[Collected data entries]
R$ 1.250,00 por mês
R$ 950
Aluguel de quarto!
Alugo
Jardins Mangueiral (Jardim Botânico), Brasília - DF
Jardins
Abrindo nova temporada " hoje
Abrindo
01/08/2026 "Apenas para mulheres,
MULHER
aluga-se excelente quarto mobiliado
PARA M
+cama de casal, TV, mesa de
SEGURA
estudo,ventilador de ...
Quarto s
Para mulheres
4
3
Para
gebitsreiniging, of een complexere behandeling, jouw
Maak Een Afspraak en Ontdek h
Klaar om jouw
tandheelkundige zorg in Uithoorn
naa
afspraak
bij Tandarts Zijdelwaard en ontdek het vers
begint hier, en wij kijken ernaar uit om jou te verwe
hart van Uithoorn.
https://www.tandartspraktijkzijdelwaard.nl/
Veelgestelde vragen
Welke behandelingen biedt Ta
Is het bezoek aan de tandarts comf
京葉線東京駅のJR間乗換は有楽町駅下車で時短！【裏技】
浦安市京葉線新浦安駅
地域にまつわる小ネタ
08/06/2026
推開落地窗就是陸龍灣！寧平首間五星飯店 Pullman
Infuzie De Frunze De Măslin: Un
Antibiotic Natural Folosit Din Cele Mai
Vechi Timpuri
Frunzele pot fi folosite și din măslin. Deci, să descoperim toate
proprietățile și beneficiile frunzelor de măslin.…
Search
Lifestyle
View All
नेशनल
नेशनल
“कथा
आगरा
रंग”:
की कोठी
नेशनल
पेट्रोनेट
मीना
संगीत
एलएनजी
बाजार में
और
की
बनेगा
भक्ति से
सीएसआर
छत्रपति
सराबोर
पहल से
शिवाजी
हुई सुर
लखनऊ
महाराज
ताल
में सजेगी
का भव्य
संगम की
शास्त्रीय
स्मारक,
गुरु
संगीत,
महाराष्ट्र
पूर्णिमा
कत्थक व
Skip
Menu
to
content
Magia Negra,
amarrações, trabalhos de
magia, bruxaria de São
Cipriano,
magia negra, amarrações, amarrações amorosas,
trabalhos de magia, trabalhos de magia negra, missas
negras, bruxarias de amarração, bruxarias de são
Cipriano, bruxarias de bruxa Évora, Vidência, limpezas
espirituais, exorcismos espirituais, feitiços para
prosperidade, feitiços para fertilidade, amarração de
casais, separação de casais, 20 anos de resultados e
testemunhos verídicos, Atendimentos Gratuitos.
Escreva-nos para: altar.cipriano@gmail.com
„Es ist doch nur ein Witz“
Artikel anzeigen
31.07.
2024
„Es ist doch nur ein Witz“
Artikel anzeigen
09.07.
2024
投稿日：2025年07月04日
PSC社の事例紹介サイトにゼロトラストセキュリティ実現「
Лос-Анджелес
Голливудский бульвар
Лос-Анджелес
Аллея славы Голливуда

▸ **Written task**
Within the data, how many lines hold the string "jouw"? Answer with the number and nothing more.

▸ **Response**
2